ZFIN ID: ZDB-PUB-190613-12
Positive Feedback Defines the Timing, Magnitude, and Robustness of Angiogenesis
Page, D.J., Thuret, R., Venkatraman, L., Takahashi, T., Bentley, K., Herbert, S.P.
Date: 2019
Source: Cell Reports   27: 3139-3151.e5 (Journal)
Registered Authors: Herbert, Shane, Takahashi, Tokiharu, Thuret, Raphael
Keywords: angiogenesis, endothelial cell, lateral inhibition, positive feedback, tetraspanin, tip cell
MeSH Terms:
  • Animals
  • Feedback, Physiological*
  • Human Umbilical Vein Endothelial Cells/metabolism
  • Human Umbilical Vein Endothelial Cells/physiology
  • Humans
  • Neovascularization, Physiologic*
  • Receptors, Notch/metabolism
  • Tetraspanins/genetics
  • Tetraspanins/metabolism
  • Vascular Endothelial Growth Factor A/metabolism
  • Zebrafish
  • Zebrafish Proteins/genetics
  • Zebrafish Proteins/metabolism
PubMed: 31189101 Full text @ Cell Rep.
Angiogenesis is driven by the coordinated collective branching of specialized leading "tip" and trailing "stalk" endothelial cells (ECs).
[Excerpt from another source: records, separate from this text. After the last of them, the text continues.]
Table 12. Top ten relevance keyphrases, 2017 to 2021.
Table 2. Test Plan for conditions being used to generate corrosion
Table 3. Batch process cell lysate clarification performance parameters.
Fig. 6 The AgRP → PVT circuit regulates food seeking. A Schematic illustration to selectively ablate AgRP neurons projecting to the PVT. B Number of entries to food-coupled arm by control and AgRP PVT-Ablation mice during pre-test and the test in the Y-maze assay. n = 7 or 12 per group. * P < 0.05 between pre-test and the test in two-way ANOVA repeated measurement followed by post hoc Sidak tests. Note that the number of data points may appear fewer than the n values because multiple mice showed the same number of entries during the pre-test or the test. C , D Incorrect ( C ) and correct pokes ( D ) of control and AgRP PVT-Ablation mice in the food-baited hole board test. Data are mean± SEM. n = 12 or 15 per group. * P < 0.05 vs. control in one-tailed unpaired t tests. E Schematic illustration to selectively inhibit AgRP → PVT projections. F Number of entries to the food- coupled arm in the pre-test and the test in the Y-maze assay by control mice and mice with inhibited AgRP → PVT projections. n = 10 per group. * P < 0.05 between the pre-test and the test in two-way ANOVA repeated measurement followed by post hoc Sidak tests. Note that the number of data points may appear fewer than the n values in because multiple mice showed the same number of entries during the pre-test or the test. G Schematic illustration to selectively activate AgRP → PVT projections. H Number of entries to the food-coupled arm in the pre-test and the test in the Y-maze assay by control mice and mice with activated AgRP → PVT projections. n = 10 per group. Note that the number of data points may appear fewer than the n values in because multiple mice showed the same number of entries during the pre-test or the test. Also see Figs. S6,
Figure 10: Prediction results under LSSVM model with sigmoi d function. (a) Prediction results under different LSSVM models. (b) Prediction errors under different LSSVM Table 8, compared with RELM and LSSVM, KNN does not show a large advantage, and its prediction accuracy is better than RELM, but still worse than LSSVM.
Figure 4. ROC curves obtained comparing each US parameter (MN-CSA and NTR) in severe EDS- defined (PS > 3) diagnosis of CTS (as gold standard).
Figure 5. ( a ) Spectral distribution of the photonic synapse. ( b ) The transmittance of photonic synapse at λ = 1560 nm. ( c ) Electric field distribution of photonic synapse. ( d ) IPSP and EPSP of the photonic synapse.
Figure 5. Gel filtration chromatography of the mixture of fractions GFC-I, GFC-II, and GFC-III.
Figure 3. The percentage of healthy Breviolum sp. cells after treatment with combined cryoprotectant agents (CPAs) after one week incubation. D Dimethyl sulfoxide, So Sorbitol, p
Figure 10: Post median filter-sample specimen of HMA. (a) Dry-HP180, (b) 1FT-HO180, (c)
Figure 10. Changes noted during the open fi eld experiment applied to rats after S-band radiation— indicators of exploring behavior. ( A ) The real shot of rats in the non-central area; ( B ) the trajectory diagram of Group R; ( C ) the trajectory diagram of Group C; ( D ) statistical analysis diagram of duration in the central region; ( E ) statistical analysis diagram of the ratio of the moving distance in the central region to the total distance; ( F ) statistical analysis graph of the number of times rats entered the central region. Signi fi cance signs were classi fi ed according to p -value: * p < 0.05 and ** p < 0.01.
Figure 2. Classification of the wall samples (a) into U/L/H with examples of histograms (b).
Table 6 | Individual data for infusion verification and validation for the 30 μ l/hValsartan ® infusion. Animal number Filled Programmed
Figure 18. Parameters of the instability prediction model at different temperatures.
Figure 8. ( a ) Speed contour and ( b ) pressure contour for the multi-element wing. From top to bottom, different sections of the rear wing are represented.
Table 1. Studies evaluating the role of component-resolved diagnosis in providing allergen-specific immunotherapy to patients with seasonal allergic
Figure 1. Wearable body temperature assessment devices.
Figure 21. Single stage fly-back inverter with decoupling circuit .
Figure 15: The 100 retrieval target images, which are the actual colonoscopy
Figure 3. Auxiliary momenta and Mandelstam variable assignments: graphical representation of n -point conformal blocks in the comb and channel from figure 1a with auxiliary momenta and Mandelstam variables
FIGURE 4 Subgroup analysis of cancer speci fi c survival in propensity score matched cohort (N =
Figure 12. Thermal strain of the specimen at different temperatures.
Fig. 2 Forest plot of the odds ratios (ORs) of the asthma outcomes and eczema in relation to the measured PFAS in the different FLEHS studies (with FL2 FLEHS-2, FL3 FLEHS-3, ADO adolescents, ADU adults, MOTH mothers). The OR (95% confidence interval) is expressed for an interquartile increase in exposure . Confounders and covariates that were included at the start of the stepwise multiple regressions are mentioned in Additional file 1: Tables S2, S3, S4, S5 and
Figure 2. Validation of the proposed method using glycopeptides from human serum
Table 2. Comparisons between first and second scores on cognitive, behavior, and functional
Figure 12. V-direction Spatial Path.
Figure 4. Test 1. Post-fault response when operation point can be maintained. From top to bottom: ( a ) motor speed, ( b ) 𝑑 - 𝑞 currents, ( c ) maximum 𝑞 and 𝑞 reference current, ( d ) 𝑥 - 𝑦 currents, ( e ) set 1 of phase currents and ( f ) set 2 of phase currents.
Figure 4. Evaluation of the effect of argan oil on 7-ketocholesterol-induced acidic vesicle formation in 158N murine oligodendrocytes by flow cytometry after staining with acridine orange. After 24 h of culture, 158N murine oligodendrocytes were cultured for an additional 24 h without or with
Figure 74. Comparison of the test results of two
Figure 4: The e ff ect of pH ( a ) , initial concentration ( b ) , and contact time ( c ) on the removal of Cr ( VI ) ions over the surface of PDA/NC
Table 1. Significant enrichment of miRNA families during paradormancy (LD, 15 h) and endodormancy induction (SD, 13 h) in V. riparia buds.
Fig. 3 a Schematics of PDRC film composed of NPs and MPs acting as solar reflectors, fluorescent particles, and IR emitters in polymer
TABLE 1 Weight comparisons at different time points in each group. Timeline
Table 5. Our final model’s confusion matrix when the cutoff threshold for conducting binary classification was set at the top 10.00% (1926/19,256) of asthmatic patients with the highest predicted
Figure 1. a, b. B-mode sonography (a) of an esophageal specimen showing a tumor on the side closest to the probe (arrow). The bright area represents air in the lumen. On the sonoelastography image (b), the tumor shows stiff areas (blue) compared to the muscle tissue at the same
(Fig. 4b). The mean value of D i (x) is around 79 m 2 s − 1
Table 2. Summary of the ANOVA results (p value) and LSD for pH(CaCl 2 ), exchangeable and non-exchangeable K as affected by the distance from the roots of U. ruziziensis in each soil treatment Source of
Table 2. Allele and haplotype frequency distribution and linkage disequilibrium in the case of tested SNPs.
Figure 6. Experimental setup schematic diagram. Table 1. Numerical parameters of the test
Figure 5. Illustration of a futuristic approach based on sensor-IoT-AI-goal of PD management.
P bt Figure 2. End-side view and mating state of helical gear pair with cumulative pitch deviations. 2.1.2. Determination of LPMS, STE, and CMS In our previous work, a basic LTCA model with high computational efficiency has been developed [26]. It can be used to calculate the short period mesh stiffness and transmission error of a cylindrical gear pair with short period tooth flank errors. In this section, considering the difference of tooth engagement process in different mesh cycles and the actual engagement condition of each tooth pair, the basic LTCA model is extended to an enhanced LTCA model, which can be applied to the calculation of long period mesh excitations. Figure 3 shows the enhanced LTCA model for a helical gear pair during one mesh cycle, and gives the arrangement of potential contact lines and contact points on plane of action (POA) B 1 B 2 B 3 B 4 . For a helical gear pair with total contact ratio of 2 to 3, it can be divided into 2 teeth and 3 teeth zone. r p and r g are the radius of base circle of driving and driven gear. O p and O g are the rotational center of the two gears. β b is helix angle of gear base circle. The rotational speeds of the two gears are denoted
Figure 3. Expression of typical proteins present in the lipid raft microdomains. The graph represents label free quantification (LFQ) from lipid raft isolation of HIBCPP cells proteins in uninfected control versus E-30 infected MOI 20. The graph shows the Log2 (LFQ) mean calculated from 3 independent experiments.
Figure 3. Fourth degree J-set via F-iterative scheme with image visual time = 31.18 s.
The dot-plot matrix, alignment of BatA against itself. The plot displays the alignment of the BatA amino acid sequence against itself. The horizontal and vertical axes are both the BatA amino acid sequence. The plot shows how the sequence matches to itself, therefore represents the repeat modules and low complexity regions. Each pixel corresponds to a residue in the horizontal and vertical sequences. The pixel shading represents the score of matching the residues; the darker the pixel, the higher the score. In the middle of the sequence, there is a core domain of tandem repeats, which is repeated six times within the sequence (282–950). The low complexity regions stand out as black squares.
While Notch-regulated negative feedback suppresses excessive tip selection, roles for positive feedback in EC identity decisions remain unexplored. Here, by integrating computational modeling with in vivo experimentation, we reveal that positive feedback critically modulates the magnitude, timing, and robustness of angiogenic responses. In silico modeling predicts that positive-feedback-mediated amplification of VEGF signaling generates an ultrasensitive bistable switch that underpins quick and robust tip-stalk decisions. In agreement, we define a positive-feedback loop exhibiting these properties in vivo, whereby Vegf-induced expression of the atypical tetraspanin, tm4sf18, amplifies Vegf signaling to dictate the speed and robustness of EC selection for angiogenesis. Consequently, tm4sf18 mutant zebrafish select fewer motile ECs and exhibit stunted hypocellular vessels with unstable tip identity that is severely perturbed by even subtle Vegfr attenuation. Hence, positive feedback spatiotemporally shapes the angiogenic switch to ultimately modulate vascular network topology.